For the longest time, data driven decision making was designed to make the process deterministic. This followed a very structured process: start with an end-goal in mind, systematically collect input data, process all the inputs through a series of rules (i.e. an algorithm) to arrive at a solution recommendation. For instance, take the Purchase Requisition Approval process. This typically requires clearly defined criteria based on say, the requisition type, the total amount, urgency and so on. The approval authority is then determined based on well-defined criteria. This in turn, enables these processes to be automated using systems.
We have always known that this deterministic approach is less than perfect. And there are two broad problems with this paradigm:
- We need a clear understanding of the process and all relevant input signals need to be available to be able to take a decision. This slows the entire decision making process.

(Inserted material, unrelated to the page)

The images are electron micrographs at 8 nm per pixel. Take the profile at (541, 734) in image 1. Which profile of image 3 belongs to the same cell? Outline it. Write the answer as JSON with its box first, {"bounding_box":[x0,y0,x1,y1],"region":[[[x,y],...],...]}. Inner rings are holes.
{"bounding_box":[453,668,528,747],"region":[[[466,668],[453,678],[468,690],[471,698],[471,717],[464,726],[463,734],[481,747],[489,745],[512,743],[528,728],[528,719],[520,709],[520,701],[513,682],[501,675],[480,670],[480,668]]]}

- In real life, the decision making process is far richer than a linear, rule-based system. There are biases, individuals trying to guess each other’s motives and so on. For the most part, we never had an idea on how to model all this complexity
For the rest of this post, we will focus on #1. #2 deserves a separate discussion.
Why is the deterministic approach failing?
There are two clear pressures: the complexity is increasing at a faster rate than ever and at the same time, there is pressure to reduce the time to decision is increasing all the time. Which in turn, impose two main constraints on the decision making process: an increasing number of inputs and an ever shrinking time to decision.
Take Data – it is clearly one of the most important assets in any company. And that makes the CDO’s objective to ensure Data Quality increasingly important. There was a time when the data assets were relatively low in volume, velocity and variety. And it was possible to ensure data quality through a combination of processes (e.g. data governance) and business rules. That now seems like a different era altogether – with data volumes growing at a dizzying speed, it is increasingly hard, if not impossible to fall back on rules based methods to control the data quality at the point of creation.
What can we do about this?
This is where we need to go back to how humans process data – from the time we roamed the jungles of Africa, dodging predators and hunting for game, we have operated with ‘gut’ – which is nothing but taking lots of information, do some rather clever pattern matching and make a probabilistic choice of action. And that has worked pretty well for us as a species – and there is something to learn from there.
AI offers us that opportunity – to be able to reduce the time to a decision as well as handle exponentially growing complexity by taking a probabilistic approach to decisions. Instead of being constrained by completely deterministic rules, we now have the opportunity to work with incomplete information to make probabilstic recommendations; observing how the recommendations are consumed and using that to further improve the recommendations. Much like ‘crossing a shallow river, feeling one stone at a time’.
And so the CDO can now look at the Data Quality problem in a much different, highly scalable way. Here’s a framework:
- Define a ‘digital fingerprint’ for each data record. A fingerprint – like it says – is really taking as many attributes as possible to create a ‘unique’ definition for each data element.
- Cluster the data records based on the fingerprints – and if well designed, each record would be unique and the distance between any two data record fingerprints will represent the similarity between the pair. Two measures of data quality could then be:
- The outliers in each cluster – these are records that have an aberration
- Too close/near identical fingerprints – these are possibly duplicate records
- Assign a confidence score based on the two measures of data quality for each record. This then becomes part of the data record’s definition – consumers of data can choose the confidence cut-off.
- And the most important step in AI: getting the system to learn. There needs to be a way for users to accept/reject the data confidence score. And that in turn, should be used by the AI engine to calibrate the clusters – in other words, re-define the fingerprints based on user inputs.
And so it is: AI offers us the opportunity to model decision making process as it always meant to be – working with limited information, making intelligent guesses and most importantly, continuously learning and improving.